Forme(s) de Vie ne reproduit pas la logique hiérarchique d’un monde où les corps valides dominent les autres. Au contraire, elle est le lieu d’un équilibre mouvant, d’une écoute sensible. Le dispositif scénique, très proche du public, parfois au sol, crée une intimité presque palpable. Les interprètes se soutiennent, s’épaulent, mais ne remplacent jamais — ils prolongent, accueillent, amplifient sans jamais figer.
Galerie photo : Laurent Philippe
La virtuosité se redéfinit ici : elle ne réside plus dans la puissance ou la vitesse d’exécution, mais dans la qualité du lien, dans la finesse du “corps à corps”, dans cette capacité à faire exister un geste au-delà de ses limites physiques. De rendre perceptible la pensée du mouvement en train de se faire, et même celle qui précède le moteur du geste. Notamment chez Elise, où l’on devine l’intention de se mouvoir dans d’infimes contractions, avant que le pied ne se soulève…
Outre la danse en direct, Forme(s) de Vie s’ouvre grâce aux films réalisés par Victor Zébo. La vidéo n’est pas une illustration : elle est matière scénique à part entière. En introduction, elle nous immerge dans la Sainte-Baume, parmi les pins et les falaises du Sud. On y voit Kamal, Aloun et Nans avancer à l’unisson, leurs souffles mêlés à celui du vent, devenant une nouvelle sorte de corps à trois têtes.
Plus tard, ces séquences filmées réapparaissent sur plusieurs écrans, comme des fenêtres ouvertes sur une mémoire en cours. L’image offre une continuité : elle met en résonance les plans larges et les gros plans sensibles qui donnent à voir la concentration, l’effort, la joie. Elle prolonge aussi la question du regard — comment filmer un corps empêché sans l’assigner, comment montrer sans désigner.
Forme(s) de Vie est née en 2019 dans le cadre d’une collaboration entre la compagnie Shōnen et La Maison, centre de soins palliatifs à Gardanne.

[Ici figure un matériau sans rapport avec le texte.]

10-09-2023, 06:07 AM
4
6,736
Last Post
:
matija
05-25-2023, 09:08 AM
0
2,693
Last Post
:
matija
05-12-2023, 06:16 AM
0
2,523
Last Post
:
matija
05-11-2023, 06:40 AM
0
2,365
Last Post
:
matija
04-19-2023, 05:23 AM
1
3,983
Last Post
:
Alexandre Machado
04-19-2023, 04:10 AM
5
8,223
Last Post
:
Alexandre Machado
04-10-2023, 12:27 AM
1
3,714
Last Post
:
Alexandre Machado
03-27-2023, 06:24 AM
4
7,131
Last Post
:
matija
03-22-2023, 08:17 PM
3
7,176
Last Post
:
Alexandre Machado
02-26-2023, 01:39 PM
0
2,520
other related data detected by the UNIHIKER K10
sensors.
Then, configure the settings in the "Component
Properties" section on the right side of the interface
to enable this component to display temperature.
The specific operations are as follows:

Le processus de création s’ancre dans la durée, dans un travail d’ateliers où les interprètes co-construisent le geste. Marine Relinger, dramaturge et réalisatrice, accompagne depuis plusieurs années le travail d’Éric Minh Cuong Castaing, Aloun Marchal, co-chorégraphe de la pièce, nourrit quant à lui l’écriture d’une attention aux “moments sans signification immédiate”, ces instants poreux où le sens se construit lentement.
Galerie photo : Laurent Philippe
Dans cette constellation, chacun apporte une voix singulière, un regard, un geste. Aucun ne prend le dessus. Forme(s) de Vie se construit sur le respect du rythme de l’autre, sur une confiance partagée, sur la volonté de faire advenir une forme où la danse, même ralentie, même réinventée, reste puissance d’être.
Quand Kamal avance seul vers le centre du plateau, puis qu’Élise le rejoint, sans double, sans aide — il y a là une image d’une sobriété bouleversante.
Galerie photo : Laurent Philippe
Le mouvement n’est plus un outil, il est une manière d’être au monde. Chaque pas est important. Chaque regard partagé est une victoire. La lenteur devient intensité. Et le spectacle, bien plus qu’une représentation, devient un acte de relation Forme(s) de Vie nous rappelle que la beauté peut surgir là où on ne l’attend pas — dans l’effort, dans le trouble, dans le pas recommencé.
Agnès Izrine
Vu le 23 juin 2025, Théâtre du Hangar, Festival Montpellier Danse.